The young woman, on the contrary, would watch the fires zealously for her own protection, and so ensure the greater safety of the tribe. Thus, perhaps, was born the custom from which sprung the order of holy virgins who tended the eternal fires in the temples that were yet unbuilt in the still undreamed-of Rome.
Presently the entrance to the shelter in which Nat-ul was secured was darkened by the figure of a man—it was Tur. Nat-ul recognized him at once. He came to her side and knelt.
“I have kept the women from you,” he said. Gron would have torn you to pieces, and the others would have helped her. But you need not fear them. Promise me that you will not resist, or attempt to escape, and you shall be freed from your bonds permanently. Otherwise I shall have to tie you up whenever I am away, and then there is no telling what Gron may do, since you will be defenseless and I not here to keep her from you. What do you say?”

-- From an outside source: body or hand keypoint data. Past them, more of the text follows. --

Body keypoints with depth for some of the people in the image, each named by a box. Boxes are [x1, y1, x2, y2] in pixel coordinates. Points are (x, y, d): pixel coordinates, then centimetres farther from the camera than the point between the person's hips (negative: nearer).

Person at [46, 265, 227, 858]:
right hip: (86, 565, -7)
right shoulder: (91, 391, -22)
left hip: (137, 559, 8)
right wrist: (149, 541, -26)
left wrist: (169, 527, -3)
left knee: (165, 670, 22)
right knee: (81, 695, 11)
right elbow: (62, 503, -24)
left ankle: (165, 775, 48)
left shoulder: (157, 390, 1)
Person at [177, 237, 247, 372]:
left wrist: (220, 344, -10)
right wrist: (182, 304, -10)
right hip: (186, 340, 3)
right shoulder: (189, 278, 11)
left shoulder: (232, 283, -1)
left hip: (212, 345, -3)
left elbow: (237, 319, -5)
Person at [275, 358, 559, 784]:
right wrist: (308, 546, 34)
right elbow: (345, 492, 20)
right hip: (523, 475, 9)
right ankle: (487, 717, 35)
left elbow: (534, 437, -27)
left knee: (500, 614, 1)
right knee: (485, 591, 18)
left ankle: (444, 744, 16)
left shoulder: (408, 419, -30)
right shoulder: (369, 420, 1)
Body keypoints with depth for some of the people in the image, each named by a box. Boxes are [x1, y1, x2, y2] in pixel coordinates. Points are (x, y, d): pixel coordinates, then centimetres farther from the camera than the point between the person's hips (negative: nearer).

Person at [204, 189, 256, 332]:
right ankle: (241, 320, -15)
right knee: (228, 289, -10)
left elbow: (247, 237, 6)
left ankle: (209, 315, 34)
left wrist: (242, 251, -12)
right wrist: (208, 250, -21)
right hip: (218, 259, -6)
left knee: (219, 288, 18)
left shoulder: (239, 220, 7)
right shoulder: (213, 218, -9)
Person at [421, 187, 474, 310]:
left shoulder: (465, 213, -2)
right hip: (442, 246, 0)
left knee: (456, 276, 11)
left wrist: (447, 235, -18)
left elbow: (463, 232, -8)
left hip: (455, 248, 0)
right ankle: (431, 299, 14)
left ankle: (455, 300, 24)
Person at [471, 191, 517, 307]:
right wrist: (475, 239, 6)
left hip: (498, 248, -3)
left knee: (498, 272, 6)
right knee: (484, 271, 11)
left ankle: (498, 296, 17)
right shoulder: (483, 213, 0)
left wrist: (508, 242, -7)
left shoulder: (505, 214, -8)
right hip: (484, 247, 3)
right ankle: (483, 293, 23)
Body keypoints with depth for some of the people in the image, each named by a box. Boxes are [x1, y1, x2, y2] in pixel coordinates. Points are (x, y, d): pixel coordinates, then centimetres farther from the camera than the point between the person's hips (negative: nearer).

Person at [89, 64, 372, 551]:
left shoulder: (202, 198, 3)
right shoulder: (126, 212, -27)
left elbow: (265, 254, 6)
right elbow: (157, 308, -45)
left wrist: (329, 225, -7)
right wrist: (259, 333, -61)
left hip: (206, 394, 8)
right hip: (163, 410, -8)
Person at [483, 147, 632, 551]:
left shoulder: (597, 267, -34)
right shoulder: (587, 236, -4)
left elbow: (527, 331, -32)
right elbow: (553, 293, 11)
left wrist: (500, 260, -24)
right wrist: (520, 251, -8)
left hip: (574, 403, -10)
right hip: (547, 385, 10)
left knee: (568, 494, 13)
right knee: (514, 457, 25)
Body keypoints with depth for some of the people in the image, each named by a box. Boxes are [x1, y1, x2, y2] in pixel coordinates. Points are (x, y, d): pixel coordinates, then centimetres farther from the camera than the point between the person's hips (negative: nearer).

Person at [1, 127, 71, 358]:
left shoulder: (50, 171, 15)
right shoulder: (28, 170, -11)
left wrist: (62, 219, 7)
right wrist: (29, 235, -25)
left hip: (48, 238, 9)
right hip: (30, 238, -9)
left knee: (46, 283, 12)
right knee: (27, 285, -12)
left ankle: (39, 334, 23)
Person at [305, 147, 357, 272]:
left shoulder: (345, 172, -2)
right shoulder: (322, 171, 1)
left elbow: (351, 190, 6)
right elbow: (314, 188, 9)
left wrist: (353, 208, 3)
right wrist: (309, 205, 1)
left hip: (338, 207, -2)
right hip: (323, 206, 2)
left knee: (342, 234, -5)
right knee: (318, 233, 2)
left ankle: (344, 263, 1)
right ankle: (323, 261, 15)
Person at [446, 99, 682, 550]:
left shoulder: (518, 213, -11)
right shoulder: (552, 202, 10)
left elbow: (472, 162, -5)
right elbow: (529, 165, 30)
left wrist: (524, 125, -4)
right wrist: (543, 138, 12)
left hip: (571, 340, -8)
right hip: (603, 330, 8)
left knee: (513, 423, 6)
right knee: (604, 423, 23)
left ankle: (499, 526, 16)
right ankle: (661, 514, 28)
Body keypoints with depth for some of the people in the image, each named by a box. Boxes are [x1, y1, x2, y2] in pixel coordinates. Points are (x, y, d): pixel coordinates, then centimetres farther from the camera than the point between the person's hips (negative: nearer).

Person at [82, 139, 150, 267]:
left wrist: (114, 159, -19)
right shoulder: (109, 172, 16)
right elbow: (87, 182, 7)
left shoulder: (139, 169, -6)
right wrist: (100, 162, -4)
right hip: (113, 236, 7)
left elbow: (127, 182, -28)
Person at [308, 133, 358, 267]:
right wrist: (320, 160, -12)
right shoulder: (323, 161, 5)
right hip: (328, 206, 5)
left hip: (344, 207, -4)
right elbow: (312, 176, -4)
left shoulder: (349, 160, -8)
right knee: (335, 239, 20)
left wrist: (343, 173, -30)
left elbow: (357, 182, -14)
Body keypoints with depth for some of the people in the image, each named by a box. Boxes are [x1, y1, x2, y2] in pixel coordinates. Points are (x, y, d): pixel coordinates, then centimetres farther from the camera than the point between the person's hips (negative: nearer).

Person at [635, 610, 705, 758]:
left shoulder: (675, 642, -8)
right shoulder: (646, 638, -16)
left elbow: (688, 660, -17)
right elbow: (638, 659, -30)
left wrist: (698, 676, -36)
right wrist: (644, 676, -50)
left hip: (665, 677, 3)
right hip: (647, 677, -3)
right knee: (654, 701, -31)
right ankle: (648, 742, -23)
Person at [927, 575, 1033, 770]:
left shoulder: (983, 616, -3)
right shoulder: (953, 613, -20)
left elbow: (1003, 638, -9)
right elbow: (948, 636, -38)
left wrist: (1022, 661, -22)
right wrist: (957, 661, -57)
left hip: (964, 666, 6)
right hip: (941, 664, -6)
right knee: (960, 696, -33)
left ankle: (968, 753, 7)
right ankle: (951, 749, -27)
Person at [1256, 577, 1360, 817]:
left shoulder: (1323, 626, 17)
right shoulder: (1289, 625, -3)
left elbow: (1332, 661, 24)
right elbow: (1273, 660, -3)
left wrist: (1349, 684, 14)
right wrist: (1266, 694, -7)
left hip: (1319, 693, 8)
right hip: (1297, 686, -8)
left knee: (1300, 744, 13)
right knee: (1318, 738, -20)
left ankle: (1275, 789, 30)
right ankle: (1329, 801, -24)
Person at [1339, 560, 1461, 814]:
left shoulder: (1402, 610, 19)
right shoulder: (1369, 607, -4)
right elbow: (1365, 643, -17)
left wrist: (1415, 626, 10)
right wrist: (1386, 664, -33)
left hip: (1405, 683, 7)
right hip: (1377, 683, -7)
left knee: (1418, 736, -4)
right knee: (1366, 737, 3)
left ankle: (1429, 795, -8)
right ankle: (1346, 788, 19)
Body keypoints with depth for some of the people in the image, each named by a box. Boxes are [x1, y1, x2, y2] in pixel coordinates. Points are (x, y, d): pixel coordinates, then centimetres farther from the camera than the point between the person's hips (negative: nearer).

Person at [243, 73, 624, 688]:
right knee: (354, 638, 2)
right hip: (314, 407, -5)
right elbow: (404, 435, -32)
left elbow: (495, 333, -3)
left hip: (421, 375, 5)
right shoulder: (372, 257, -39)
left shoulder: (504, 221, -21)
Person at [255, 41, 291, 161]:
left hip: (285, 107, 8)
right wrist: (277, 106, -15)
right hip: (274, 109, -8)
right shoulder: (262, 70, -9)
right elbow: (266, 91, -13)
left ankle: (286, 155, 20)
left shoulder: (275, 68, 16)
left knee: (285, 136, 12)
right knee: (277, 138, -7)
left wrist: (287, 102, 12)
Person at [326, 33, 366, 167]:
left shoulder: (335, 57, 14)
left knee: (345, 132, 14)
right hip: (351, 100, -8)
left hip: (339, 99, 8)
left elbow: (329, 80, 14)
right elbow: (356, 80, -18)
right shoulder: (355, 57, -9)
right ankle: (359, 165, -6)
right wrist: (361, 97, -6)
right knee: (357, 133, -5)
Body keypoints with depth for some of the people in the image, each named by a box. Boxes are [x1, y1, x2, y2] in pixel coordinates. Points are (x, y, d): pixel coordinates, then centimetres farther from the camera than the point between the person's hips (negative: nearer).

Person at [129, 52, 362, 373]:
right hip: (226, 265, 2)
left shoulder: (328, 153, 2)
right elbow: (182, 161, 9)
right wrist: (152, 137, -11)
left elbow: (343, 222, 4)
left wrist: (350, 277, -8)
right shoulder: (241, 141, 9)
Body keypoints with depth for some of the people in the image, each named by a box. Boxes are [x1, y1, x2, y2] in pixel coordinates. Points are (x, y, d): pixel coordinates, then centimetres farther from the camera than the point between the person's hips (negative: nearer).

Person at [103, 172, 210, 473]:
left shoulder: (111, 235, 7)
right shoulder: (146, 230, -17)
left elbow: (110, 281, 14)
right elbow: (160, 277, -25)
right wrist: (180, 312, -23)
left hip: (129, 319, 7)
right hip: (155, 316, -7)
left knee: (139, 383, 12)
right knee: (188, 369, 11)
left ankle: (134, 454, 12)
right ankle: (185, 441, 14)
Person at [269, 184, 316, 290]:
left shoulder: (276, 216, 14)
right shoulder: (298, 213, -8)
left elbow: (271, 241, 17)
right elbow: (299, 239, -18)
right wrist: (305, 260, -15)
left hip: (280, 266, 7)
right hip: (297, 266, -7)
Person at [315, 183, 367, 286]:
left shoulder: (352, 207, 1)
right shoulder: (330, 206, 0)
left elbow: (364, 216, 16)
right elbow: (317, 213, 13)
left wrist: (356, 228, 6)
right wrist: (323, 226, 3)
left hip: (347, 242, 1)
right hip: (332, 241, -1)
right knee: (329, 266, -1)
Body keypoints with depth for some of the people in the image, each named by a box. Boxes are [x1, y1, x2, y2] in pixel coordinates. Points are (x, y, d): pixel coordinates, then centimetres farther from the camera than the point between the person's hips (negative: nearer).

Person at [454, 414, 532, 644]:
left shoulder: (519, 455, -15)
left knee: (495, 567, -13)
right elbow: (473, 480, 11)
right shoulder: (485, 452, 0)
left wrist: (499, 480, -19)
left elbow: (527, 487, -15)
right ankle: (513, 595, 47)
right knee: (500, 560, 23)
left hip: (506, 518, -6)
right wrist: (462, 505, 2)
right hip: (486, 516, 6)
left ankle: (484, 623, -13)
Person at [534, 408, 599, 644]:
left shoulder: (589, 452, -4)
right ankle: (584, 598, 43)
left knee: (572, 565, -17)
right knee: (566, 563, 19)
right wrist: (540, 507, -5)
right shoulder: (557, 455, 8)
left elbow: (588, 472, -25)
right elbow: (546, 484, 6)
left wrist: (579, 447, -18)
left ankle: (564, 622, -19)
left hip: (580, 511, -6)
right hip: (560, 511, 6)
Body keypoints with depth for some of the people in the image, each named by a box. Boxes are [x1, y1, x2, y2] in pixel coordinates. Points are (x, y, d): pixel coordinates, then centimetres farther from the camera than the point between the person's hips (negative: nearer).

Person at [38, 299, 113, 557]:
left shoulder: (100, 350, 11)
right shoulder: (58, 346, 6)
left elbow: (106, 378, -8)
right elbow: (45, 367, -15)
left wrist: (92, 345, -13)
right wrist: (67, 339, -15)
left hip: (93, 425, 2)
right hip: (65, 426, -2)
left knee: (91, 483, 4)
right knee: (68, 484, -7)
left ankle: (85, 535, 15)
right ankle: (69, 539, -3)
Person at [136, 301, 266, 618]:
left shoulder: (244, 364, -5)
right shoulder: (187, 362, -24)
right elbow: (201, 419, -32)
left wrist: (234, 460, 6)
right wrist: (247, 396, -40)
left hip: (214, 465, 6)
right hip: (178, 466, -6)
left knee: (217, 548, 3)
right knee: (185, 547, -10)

“I say that the moment my hands are freed I shall fight until I kill or am killed,” replied the girl; “and when my feet are loosed I shall run away as fast as I can.”
Tur shrugged his shoulders.
“Very well,” he said. “It will profit you nothing, unless you enjoy being always tied in this uncomfortable position.”
He stooped and commenced to work upon the knots that held her feet and ankles. Outside the shelter something slunk stealthily in the shadows. Tur did not hear the faint scraping sound of the creature’s wary advance. His back was toward the entrance of the shelter as he knelt low over the hard knots in the bullock sinews. Already he had released the cords that encircled Nat-ul’s ankles, and now he was turning his attention to those at her knees. The girl lay quietly, her face toward the lesser darkness which showed through the entrance. She would wait patiently until he had freed her, and then she would fight until the man was forced to kill her.
Suddenly she became aware of the darker shadow of a form blotting a portion of the dark entrance way. The creature was not large enough to be of the more formidable carnivora, though it might have been a hyena or a wild dog. Nat-ul was on the point of warning the man, when it occurred to her that here might be not only the quick death she now craved, but at the same time a means of revenging herself upon her captor.
She lay very quiet while Tur labored over the last knot. Close behind the man crept the silent prowler of the night. Nat-ul could imagine the bared fangs and the slavering jowls. In another instant there would be a savage growl as the thing closed with a swift spring upon its prey.
Or would it leap past the man upon her unprotected throat? The girl’s eyes were wide in fascinated horror. She shuddered once as in the close presence of death. The last knot loosened beneath Tur’s fingers. He jerked the cord from about the girl’s knees with a low exclamation of satisfaction.
And then Nat-ul saw the thing behind the man rear upon its hind legs and spring full upon his back. There was no savage growl—no sound. The silence of the attack rendered it infinitely more horrible than would bestial roars and growls that might have proclaimed the nature of the animal.
Tur rolled over upon his side to grapple with his antagonist. In an instant they were locked in furious combat. Nat-ul staggered to her feet. Her arms still were pinioned, but her legs were free. Here was her opportunity! Leaping over the two blood mad beasts she darted from the shelter and plunged into the nearby jungle.